COLUMN: Built to Last
'Grief is the ghost light that calls us to shore and then wrecks us over the rocks'
Andrew Patrie, illustrated by Elsa Fitzgerald |
“How about time travel,” my friend asks from behind the wheel of his Honda CRV. “Where would you go if you could visit any place in the past?”
“Any place, huh?” I ask, stalling for time.
It’s a Sunday afternoon in late spring. Two buddies and I are crammed into a car on our way home following a long overdue “guy’s weekend” at the lake. Our 48 hours without work deadlines or familial obligations have elapsed. Yet we’re not quite ready to let go, and so, we’ve silenced satellite radio in favor of the kind of talk generally reserved for sleepovers.
Ask me about time travel a year ago I might’ve answered with stepping foot on the set of John Carpenter shooting his seminal slasher film Halloween. But it’s been ten months since my father died in memory care. And with my mother already gone, I’m officially an orphan.
“Well,” I say when it’s my turn to speak, “it ain’t the building of the pyramids, but I think I’d want to go home again. Where I grew up, I mean.
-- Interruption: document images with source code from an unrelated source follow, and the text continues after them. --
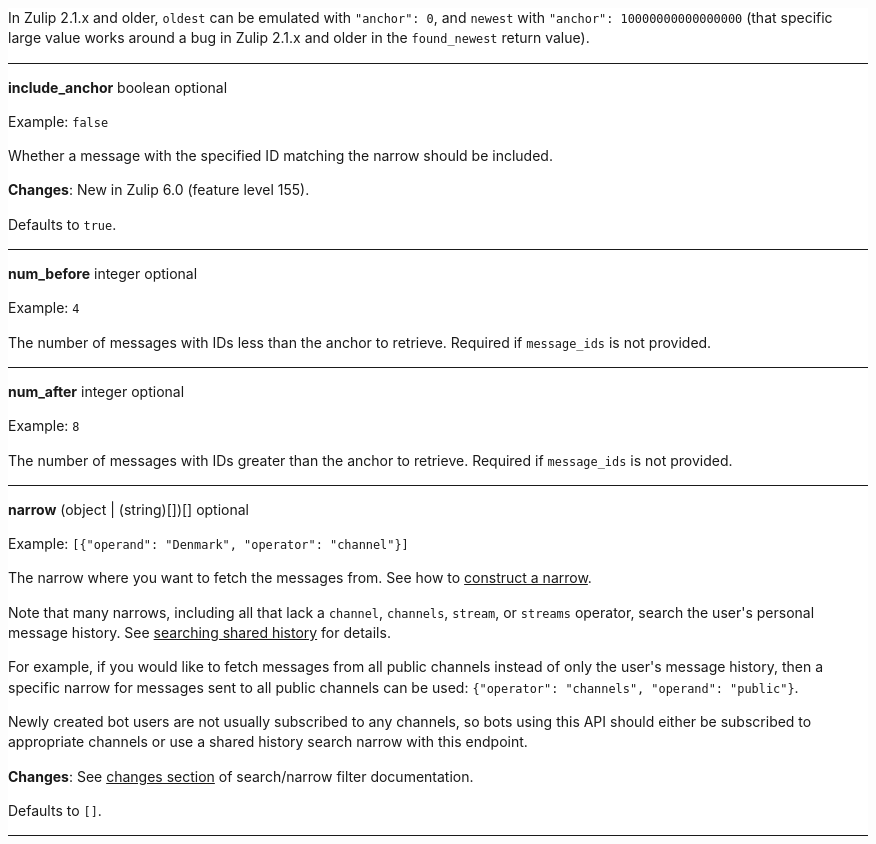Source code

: In Zulip 2.1.x and older, `oldest` can be emulated with `"anchor": 0`, and `newest` with `"anchor": 10000000000000000` (that specific large value works around a bug in Zulip 2.1.x and older in the `found_newest` return value).

* * *

**include\_anchor** boolean optional[](#parameter-include_anchor)

Example: `false`

Whether a message with the specified ID matching the narrow should be included.

**Changes**: New in Zulip 6.0 (feature level 155).

Defaults to `true`.

* * *

**num\_before** integer optional[](#parameter-num_before)

Example: `4`

The number of messages with IDs less than the anchor to retrieve. Required if `message_ids` is not provided.

* * *

**num\_after** integer optional[](#parameter-num_after)

Example: `8`

The number of messages with IDs greater than the anchor to retrieve. Required if `message_ids` is not provided.

* * *

**narrow** (object | (string)\[\])\[\] optional[](#parameter-narrow)

Example: `[{"operand": "Denmark", "operator": "channel"}]`

The narrow where you want to fetch the messages from. See how to [construct a narrow](https://zulip.com/api/construct-narrow).

Note that many narrows, including all that lack a `channel`, `channels`, `stream`, or `streams` operator, search the user's personal message history. See [searching shared history](https://zulip.com/help/search-for-messages#searching-shared-history) for details.

For example, if you would like to fetch messages from all public channels instead of only the user's message history, then a specific narrow for messages sent to all public channels can be used: `{"operator": "channels", "operand": "public"}`.

Newly created bot users are not usually subscribed to any channels, so bots using this API should either be subscribed to appropriate channels or use a shared history search narrow with this endpoint.

**Changes**: See [changes section](https://zulip.com/api/construct-narrow#changes) of search/narrow filter documentation.

Defaults to `[]`.

* * *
Drop in for a few hours.”
I imagine it’s 1988. A late Saturday afternoon in November. Early dusk. Just an ordinary day, which when visited through the dust of time, now seems a little extraordinary, too.
Outside of my childhood home, the branches are bare. The leaves bagged and lined up on the boulevard. There’s a breath-fogging chill in the air. Inside, the house is warm.
”
I CAN'T KEEP FROM THINKING THERE'LL COME A TIME WHEN EVEN THESE SOJOURNS TO A BUDDY'S CABIN UP NORTH WILL TAPER OFF. WHEN OUR NUMBERS, TOO, WILL GRADUALLY DWINDLE.
ANDREW PATRIE
I’m thirteen and perusing the shelf in my bedroom—a row of VHS tapes onto which I’ve recorded horror films from HBO: Night of the Creeps, Re-Animator, Deadtime Stories. I grab a tape and head to the living room, the lamplight’s honeyed glow all around me. I insert the tape into the VCR--a machine which lasted until well after I moved out--made when everything, even parents, seemed built to last.
The curtains are drawn, and I am alone, though I can hear my mother in the kitchen filling the dishwasher, apron still sashed to her waist. I can feel my father’s vibrations from his workshop below me, the sawdust like dander in his hair. I catch the scent of Pepper, our family dog, in the blanket I shove over on the couch. It is enough knowing they’re around. I don’t need to see them. I might press PAUSE and never want to leave.
I know to resist the tug of the past. Grief is the ghost light that calls us to shore and then wrecks us over the rocks.
Yet I might’ve stayed in that memory all afternoon, if the bumpy road hadn’t jolted me back to the car with my friends. All is quiet save for the engine’s hum. I try to change the mood, but grief is also the light that reveals life’s invisible ink, that common frailty scribed into our DNA. I can’t keep from thinking there’ll come a time when even these sojourns to a buddy’s cabin up north will taper off. When our numbers, too, will gradually dwindle. I close my eyes, refusing to travel too far into that future. Better to stay in the moment. Feel the car wheels in motion beneath me. Pretend we’re all still built to last.